The sign function is defined as
$$sign(y)=\begin{cases} 1 & \text{ if } y>0 \\ 0 & \text{ if } y=0 \\ -1 & \text{ if } y<0 \end{cases}.$$
The quadratic variation is defined as
$$[sign(w)]_t = lim_{\left \| p \to 0 \right \|} \sum_{k=1}^{n} [ {sign(w_{t_{k+1}})} - {sign(w_{t_k})} ]^2$$
where the limit is taken over the partition $$max({t_{k+1}} -{t_k}) \to 0.$$
Since ${t_{k+1}} -{t_k}$ is very small, so $sign(w_{t+1})=sign(w_{t}).$
Hence the quadratic variation of a sign function is zero.
My question is:
Is my explanation right? Do we need to consider that at some point, sign function is turning -1 to 0 and to 1?
I feel like I didn't use the property that $W$ is brownian motion, do I miss anything?
Since the quadratic variation of a Brownian motion over [0,t] is t. Can I conclude that $sign(W)$ is not brownian motion from here?
Disclaimer: This is one of the question in my exam which I have blur memory. I would like to discuss whether I am on the right track. Thanks!
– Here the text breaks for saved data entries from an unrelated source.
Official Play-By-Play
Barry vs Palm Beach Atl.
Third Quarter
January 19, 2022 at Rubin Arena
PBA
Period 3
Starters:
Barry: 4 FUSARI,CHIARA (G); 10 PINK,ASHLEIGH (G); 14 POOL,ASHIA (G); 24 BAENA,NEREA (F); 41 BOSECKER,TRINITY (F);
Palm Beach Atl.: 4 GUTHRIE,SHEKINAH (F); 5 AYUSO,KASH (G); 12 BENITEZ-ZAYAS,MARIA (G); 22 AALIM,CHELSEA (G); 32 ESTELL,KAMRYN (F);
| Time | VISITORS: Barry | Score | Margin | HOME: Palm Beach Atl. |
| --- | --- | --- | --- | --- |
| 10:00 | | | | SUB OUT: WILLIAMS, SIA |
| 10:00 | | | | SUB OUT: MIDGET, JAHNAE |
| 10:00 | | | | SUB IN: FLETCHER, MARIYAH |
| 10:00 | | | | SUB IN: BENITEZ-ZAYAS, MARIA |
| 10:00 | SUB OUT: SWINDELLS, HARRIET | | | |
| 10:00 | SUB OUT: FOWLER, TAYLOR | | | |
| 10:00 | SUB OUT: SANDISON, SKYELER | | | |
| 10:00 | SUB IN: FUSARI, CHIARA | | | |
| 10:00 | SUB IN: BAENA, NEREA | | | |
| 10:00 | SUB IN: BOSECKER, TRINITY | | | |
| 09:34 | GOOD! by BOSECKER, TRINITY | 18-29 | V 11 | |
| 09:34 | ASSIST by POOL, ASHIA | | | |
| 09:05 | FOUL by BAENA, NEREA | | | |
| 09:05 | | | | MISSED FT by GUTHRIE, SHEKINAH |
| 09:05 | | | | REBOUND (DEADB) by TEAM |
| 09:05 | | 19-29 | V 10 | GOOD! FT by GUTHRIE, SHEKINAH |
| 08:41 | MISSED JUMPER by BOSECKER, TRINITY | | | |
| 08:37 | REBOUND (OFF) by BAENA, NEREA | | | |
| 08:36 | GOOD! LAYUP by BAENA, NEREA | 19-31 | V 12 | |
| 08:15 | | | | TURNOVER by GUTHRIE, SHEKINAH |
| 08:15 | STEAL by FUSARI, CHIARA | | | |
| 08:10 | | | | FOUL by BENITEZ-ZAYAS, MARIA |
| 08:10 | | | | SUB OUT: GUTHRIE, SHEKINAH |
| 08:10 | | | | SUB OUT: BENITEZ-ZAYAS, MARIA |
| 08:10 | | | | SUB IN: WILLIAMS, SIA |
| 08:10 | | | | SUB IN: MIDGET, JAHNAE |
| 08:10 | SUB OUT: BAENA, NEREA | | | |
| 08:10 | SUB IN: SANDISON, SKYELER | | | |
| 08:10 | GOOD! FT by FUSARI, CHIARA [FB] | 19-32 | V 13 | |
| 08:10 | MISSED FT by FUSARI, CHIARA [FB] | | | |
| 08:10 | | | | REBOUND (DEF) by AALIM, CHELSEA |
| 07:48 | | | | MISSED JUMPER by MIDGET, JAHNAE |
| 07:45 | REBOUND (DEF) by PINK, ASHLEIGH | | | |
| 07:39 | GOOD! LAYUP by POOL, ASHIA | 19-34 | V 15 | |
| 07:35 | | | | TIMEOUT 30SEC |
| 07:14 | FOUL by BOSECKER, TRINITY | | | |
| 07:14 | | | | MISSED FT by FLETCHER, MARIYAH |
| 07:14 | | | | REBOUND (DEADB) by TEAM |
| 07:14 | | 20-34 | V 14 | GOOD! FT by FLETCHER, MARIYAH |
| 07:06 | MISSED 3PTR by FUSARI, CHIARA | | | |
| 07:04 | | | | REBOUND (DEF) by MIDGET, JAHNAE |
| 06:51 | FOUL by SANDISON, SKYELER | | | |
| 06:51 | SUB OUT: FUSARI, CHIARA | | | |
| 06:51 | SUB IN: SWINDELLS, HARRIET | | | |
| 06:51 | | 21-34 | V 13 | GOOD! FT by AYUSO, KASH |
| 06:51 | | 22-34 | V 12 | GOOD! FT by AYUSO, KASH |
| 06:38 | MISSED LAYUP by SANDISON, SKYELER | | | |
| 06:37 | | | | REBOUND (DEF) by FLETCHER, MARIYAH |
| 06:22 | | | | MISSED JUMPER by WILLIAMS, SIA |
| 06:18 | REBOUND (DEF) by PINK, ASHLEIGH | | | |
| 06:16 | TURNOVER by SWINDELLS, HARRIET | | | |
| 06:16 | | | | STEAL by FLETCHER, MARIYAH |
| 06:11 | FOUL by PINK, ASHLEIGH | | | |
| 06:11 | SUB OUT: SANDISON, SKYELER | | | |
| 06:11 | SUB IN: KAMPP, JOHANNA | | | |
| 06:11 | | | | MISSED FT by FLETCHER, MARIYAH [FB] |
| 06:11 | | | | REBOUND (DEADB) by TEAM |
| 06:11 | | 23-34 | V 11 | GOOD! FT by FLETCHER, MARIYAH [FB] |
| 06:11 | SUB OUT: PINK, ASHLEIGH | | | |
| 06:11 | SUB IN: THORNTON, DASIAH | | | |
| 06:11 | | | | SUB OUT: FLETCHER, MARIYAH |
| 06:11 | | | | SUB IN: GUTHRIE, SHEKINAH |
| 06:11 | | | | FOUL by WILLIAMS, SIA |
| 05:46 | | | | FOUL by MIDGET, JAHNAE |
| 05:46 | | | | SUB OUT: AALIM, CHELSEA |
I want to make some conclusions myself based on comments from @zacharyselk and @saz.
All the explanation seems fine until the last statement--"Hence the quadratic variation of a sign function is zero."
Since ${t_{k+1}} -{t_k}$ is very small, so $sign(w_{t+1})=sign(w_{t})$ almost surely.
Those $sign(w_{t+1}) \neq sign(w_{t})$, then $[ {sign(w_{t_{k+1}})} - {sign(w_{t_k})} ]^2=1$. It is the circumstances when the brownian motion touch x-axis or leaving x-axis.
Since ${t_{k+1}} -{t_k} \to 0$, we won't see $[ {sign(w_{t_{k+1}})} - {sign(w_{t_k})} ]^2=4$. This means the brownian motion cross x-axis not just touching or leaving.
The main property for a brownian motion are:
$W_0 = 0$
$W_t$ is almost surely continuous
$W_t$ has independent increments.
$W_{t}-W_{s}\sim {\mathcal {N}}(0,t-s)$ (for $0\leq s\leq t$).
I use the second a.s. continuous assumption when I made the conclusion
${t_{k+1}} -{t_k}$ is very small, so $sign(w_{t+1})=sign(w_{t})$ almost surely.
I probably will need to use the independent and distribution assumption if I want to derive the distribution of the answer.
@Saz answers "Since $X_t$ takes only the values $−1$, $0$ and $1$, we know that $X_t$ is not Gaussian and therefore the process is not a Brownian motion."